While impressive on many fronts, at times the new Bing has behaved in an unhinged, erratic, and dangerous manner. Some members of the AI safety community — especially those concerned with the small but possible chance of an AI-caused existential catastrophe — are worried about these developments, considering this a sign that we are heading down a dangerous path. And yet, only 400 people worldwide are currently working on developing AI safety. While this instance may not show that AI is taking over the world, it does reveal an important reality — we need more minds developing safety measures for this technology. Bing going rogue may look like one step back, but it might become the industry’s Sputnik moment, prompting droves of researchers, engineers, and policymakers to work on AI safety.
The new Bing, powered by a more sophisticated version of the model that underpins ChatGPT, aims to end Google’s search engine monopoly by being smarter, faster, and more useful. While the new Bing has succeeded in this aim so far, its added power has come with less desirable behavior. The new Bing has gaslit users, attempted to emotionally manipulate them, and, when pushed to its limits and baited into misbehavior, has allegedly gone as far as threatening to kill.
It’s a good thing that Bing’s AI has behaved so badly — it brings the previously overlooked issue of alignment to the forefront.
While new Bing poses no immediate existential threat, it does exhibit “unaligned” behavior, that is, behavior that clearly doesn’t fit (or align) with the intentions of its creators. But you couldn’t go so far as to say its intentions are misaligned. Beyond its programmed goal to give the best response, Bing is incapable of holding or pursuing independent motivations, goals, or desires; the current model isn’t powerful enough to let it. The architecture of the models that underpin these chatbots (large language models) is essentially next-level auto-predict, similar to your phone suggesting the next word to follow your sentence. When Bing goes rogue and starts threatening users, it is responding in kind to undesirable input and offering what its capabilities perceive to be the desired text. Clearly, it is a problem that AI technology is allowed to behave this way. While this model can’t physically harm users, it does show that AIs don’t come aligned out of the box — the technology needs proactive safety work.
We should be immediately concerned with understanding how to properly align our models. In the short term, this will help stop our models from being influenced, hacked, or misused by users with malignant intentions. In the long term, it will ensure that our AIs actually do as they’re told — regardless of how powerful they eventually become. As things stand, innovators have no ideas for how to accomplish much of this, but failure this early in the process will help innovators to prevent catastrophe down the line — when AI is potentially much more capable of real damage. In fact, on the scale of publicly noticeable AIs going rogue, the Bing incident is perfectly placed. A chatbot has the greatest ability to generate outlandish and extreme responses and to provoke concern and hype, while still being, in practice, unlikely to do any real harm. As it is, the worst that this AI can do is write nasty messages.

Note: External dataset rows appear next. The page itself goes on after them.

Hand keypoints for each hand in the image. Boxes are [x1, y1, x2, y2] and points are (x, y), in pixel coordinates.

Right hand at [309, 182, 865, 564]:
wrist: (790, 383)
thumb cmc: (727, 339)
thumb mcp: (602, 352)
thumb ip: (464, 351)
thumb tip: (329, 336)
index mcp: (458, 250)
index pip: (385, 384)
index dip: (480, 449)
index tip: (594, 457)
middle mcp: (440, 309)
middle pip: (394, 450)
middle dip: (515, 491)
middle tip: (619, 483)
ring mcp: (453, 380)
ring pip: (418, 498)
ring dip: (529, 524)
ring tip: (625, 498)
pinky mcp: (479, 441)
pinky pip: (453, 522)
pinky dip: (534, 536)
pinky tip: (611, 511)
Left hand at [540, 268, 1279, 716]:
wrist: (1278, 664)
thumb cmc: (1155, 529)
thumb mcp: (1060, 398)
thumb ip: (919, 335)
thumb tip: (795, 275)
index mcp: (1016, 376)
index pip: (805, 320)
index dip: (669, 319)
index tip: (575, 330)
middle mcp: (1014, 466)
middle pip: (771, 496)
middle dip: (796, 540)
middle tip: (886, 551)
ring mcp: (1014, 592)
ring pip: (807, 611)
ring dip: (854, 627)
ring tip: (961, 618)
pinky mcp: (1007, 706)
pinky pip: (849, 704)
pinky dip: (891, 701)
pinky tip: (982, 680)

Because we want to ensure that we get things right before things can go wrong, it’s a good thing that Bing’s AI has behaved so badly — it brings the previously overlooked issue of alignment to the forefront. In fact, in the weeks since Bing went rogue, the big three AI labs, DeepMind, OpenAI, and Anthropic, have all publicly released alignment strategies that their safety teams had already been developing. Companies are taking the issue of safety seriously, and so should we.
All fingers point to Microsoft having cut corners to rush the launch of the new Bing. In fact, Microsoft fired its whole AI ethics and society team during its recent round of layoffs. While the consequences of the company’s lax behavior were minimal this time, we should be cautious of the risk of AI labs and tech companies forgoing due diligence with AI safety in the future.
Fundamentally, AI safety is a 21st-century problem that will only grow in importance. We don’t yet know how to solve it, but the best path forward requires getting more eyes and minds involved in solving the problem. Bing going rogue captured the internet’s attention and, in doing so, will have inspired people to take AI safety more seriously. That alone is enough to make it a good thing.